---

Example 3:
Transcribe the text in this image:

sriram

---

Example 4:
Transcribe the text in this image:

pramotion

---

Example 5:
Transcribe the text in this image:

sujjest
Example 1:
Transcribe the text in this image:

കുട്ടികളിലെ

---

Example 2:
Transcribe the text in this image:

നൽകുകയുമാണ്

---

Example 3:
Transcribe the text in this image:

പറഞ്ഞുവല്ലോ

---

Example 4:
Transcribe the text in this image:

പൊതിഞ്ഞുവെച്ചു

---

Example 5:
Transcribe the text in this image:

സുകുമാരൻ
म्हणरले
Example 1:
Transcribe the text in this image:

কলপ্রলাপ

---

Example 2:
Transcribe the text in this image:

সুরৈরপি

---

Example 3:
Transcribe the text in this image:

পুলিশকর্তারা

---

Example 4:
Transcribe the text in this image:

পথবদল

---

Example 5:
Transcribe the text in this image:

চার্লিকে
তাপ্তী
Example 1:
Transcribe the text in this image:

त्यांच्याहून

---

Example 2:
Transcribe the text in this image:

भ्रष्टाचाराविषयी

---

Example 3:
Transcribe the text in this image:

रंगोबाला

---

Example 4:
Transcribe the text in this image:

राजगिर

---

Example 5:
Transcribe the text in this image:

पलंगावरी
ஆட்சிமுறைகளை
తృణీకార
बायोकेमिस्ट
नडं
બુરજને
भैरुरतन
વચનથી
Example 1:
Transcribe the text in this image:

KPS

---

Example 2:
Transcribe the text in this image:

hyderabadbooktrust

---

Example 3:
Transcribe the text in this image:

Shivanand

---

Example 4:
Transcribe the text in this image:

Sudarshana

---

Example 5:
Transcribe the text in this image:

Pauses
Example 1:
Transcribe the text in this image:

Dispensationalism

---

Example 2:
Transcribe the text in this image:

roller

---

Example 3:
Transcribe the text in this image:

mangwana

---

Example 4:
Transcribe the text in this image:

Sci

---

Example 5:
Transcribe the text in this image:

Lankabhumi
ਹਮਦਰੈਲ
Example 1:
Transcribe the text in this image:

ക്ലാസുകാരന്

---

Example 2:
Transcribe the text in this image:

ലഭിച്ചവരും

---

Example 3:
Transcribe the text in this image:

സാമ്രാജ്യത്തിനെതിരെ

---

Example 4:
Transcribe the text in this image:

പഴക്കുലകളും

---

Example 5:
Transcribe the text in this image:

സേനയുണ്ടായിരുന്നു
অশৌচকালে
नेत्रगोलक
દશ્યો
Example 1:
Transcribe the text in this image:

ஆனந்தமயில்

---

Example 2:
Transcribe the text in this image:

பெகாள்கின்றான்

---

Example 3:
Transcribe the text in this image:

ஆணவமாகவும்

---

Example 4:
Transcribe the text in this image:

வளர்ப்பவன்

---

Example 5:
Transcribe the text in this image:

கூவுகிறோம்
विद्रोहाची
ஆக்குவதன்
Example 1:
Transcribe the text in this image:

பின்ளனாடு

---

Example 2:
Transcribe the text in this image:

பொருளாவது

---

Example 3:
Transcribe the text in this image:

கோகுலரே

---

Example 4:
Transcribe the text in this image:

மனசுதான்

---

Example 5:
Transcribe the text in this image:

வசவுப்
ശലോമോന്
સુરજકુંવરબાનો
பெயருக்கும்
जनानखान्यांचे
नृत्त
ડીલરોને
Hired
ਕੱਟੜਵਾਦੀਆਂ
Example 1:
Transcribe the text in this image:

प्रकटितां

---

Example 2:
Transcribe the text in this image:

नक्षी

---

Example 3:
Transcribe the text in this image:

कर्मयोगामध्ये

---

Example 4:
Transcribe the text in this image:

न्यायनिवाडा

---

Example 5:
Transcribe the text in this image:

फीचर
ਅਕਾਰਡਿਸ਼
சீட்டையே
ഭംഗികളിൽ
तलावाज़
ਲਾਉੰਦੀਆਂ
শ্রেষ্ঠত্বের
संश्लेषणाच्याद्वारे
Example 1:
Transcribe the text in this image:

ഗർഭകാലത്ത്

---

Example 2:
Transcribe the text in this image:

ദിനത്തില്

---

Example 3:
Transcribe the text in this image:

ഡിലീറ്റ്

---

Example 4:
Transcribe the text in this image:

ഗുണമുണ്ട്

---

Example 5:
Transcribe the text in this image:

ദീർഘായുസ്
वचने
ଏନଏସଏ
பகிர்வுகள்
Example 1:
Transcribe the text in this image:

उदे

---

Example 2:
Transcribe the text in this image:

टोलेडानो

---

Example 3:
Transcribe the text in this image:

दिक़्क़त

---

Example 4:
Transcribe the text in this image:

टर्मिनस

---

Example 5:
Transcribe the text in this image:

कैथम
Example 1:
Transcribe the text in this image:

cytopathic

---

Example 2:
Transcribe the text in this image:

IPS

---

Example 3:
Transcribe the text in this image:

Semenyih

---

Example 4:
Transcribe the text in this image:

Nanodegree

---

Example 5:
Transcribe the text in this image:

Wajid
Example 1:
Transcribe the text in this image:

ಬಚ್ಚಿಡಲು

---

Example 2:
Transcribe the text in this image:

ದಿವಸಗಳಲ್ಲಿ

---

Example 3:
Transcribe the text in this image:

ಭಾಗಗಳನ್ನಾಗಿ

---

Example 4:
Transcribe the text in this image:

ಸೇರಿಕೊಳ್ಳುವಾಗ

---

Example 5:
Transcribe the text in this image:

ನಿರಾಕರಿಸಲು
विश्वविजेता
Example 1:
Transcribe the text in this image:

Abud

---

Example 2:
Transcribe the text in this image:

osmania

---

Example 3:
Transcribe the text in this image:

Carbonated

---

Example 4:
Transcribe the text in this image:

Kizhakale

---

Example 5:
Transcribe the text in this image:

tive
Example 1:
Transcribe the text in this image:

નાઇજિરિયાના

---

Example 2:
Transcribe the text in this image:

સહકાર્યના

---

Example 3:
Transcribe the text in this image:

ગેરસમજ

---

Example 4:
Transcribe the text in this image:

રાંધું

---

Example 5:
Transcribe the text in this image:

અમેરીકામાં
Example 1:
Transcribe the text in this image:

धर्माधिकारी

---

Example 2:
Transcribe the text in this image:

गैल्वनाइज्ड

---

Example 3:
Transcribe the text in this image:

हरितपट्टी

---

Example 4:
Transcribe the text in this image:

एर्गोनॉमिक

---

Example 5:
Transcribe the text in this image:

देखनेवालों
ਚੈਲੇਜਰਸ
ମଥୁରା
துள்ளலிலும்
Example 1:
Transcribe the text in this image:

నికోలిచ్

[EXERCISE DESCRIPTION] Write out all the records above one more time, exactly.

[RESULT]
---

Example 3:
Transcribe the text in this image:

sriram

---

Example 4:
Transcribe the text in this image:

pramotion

---

Example 5:
Transcribe the text in this image:

sujjest
Example 1:
Transcribe the text in this image:

കുട്ടികളിലെ

---

Example 2:
Transcribe the text in this image:

നൽകുകയുമാണ്

---

Example 3:
Transcribe the text in this image:

പറഞ്ഞുവല്ലോ

---

Example 4:
Transcribe the text in this image:

പൊതിഞ്ഞുവെച്ചു

---

Example 5:
Transcribe the text in this image:

സുകുമാരൻ
म्हणरले
Example 1:
Transcribe the text in this image:

কলপ্রলাপ

---

Example 2:
Transcribe the text in this image:

সুরৈরপি

---

Example 3:
Transcribe the text in this image:

পুলিশকর্তারা

---

Example 4:
Transcribe the text in this image:

পথবদল

---

Example 5:
Transcribe the text in this image:

চার্লিকে
তাপ্তী
Example 1:
Transcribe the text in this image:

त्यांच्याहून

---

Example 2:
Transcribe the text in this image:

भ्रष्टाचाराविषयी

---

Example 3:
Transcribe the text in this image:

रंगोबाला

---

Example 4:
Transcribe the text in this image:

राजगिर

---

Example 5:
Transcribe the text in this image:

पलंगावरी
ஆட்சிமுறைகளை
తృణీకార
बायोकेमिस्ट
नडं
બુરજને
भैरुरतन
વચનથી
Example 1:
Transcribe the text in this image:

KPS

---

Example 2:
Transcribe the text in this image:

hyderabadbooktrust

---

Example 3:
Transcribe the text in this image:

Shivanand

---

Example 4:
Transcribe the text in this image:

Sudarshana

---

Example 5:
Transcribe the text in this image:

Pauses
Example 1:
Transcribe the text in this image:

Dispensationalism

---

Example 2:
Transcribe the text in this image:

roller

---

Example 3:
Transcribe the text in this image:

mangwana

---

Example 4:
Transcribe the text in this image:

Sci

---

Example 5:
Transcribe the text in this image:

Lankabhumi
ਹਮਦਰੈਲ
Example 1:
Transcribe the text in this image:

ക്ലാസുകാരന്

---

Example 2:
Transcribe the text in this image:

ലഭിച്ചവരും

---

Example 3:
Transcribe the text in this image:

സാമ്രാജ്യത്തിനെതിരെ

---

Example 4:
Transcribe the text in this image:

പഴക്കുലകളും

---

Example 5:
Transcribe the text in this image:

സേനയുണ്ടായിരുന്നു
অশৌচকালে
नेत्रगोलक
દશ્યો
Example 1:
Transcribe the text in this image:

ஆனந்தமயில்

---

Example 2:
Transcribe the text in this image:

பெகாள்கின்றான்

---

Example 3:
Transcribe the text in this image:

ஆணவமாகவும்

---

Example 4:
Transcribe the text in this image:

வளர்ப்பவன்

---

Example 5:
Transcribe the text in this image:

கூவுகிறோம்
विद्रोहाची
ஆக்குவதன்
Example 1:
Transcribe the text in this image:

பின்ளனாடு

---

Example 2:
Transcribe the text in this image:

பொருளாவது

---

Example 3:
Transcribe the text in this image:

கோகுலரே

---

Example 4:
Transcribe the text in this image:

மனசுதான்

---

Example 5:
Transcribe the text in this image:

வசவுப்
ശലോമോന്
સુરજકુંવરબાનો
பெயருக்கும்
जनानखान्यांचे
नृत्त
ડીલરોને
Hired
ਕੱਟੜਵਾਦੀਆਂ
Example 1:
Transcribe the text in this image:

प्रकटितां

---

Example 2:
Transcribe the text in this image:

नक्षी

---

Example 3:
Transcribe the text in this image:

कर्मयोगामध्ये

---

Example 4:
Transcribe the text in this image:

न्यायनिवाडा

---

Example 5:
Transcribe the text in this image:

फीचर
ਅਕਾਰਡਿਸ਼
சீட்டையே
ഭംഗികളിൽ
तलावाज़
ਲਾਉੰਦੀਆਂ
শ্রেষ্ঠত্বের
संश्लेषणाच्याद्वारे
Example 1:
Transcribe the text in this image:

ഗർഭകാലത്ത്

---

Example 2:
Transcribe the text in this image:

ദിനത്തില്

---

Example 3:
Transcribe the text in this image:

ഡിലീറ്റ്

---

Example 4:
Transcribe the text in this image:

ഗുണമുണ്ട്

---

Example 5:
Transcribe the text in this image:

ദീർഘായുസ്
वचने
ଏନଏସଏ
பகிர்வுகள்
Example 1:
Transcribe the text in this image:

उदे

---

Example 2:
Transcribe the text in this image:

टोलेडानो

---

Example 3:
Transcribe the text in this image:

दिक़्क़त

---

Example 4:
Transcribe the text in this image:

टर्मिनस

---

Example 5:
Transcribe the text in this image:

कैथम
Example 1:
Transcribe the text in this image:

cytopathic

---

Example 2:
Transcribe the text in this image:

IPS

---

Example 3:
Transcribe the text in this image:

Semenyih

---

Example 4:
Transcribe the text in this image:

Nanodegree

---

Example 5:
Transcribe the text in this image:

Wajid
Example 1:
Transcribe the text in this image:

ಬಚ್ಚಿಡಲು

---

Example 2:
Transcribe the text in this image:

ದಿವಸಗಳಲ್ಲಿ

---

Example 3:
Transcribe the text in this image:

ಭಾಗಗಳನ್ನಾಗಿ

---

Example 4:
Transcribe the text in this image:

ಸೇರಿಕೊಳ್ಳುವಾಗ

---

Example 5:
Transcribe the text in this image:

ನಿರಾಕರಿಸಲು
विश्वविजेता
Example 1:
Transcribe the text in this image:

Abud

---

Example 2:
Transcribe the text in this image:

osmania

---

Example 3:
Transcribe the text in this image:

Carbonated

---

Example 4:
Transcribe the text in this image:

Kizhakale

---

Example 5:
Transcribe the text in this image:

tive
Example 1:
Transcribe the text in this image:

નાઇજિરિયાના

---

Example 2:
Transcribe the text in this image:

સહકાર્યના

---

Example 3:
Transcribe the text in this image:

ગેરસમજ

---

Example 4:
Transcribe the text in this image:

રાંધું

---

Example 5:
Transcribe the text in this image:

અમેરીકામાં
Example 1:
Transcribe the text in this image:

धर्माधिकारी

---

Example 2:
Transcribe the text in this image:

गैल्वनाइज्ड

---

Example 3:
Transcribe the text in this image:

हरितपट्टी

---

Example 4:
Transcribe the text in this image:

एर्गोनॉमिक

---

Example 5:
Transcribe the text in this image:

देखनेवालों
ਚੈਲੇਜਰਸ
ମଥୁରା
துள்ளலிலும்
Example 1:
Transcribe the text in this image:

నికోలిచ్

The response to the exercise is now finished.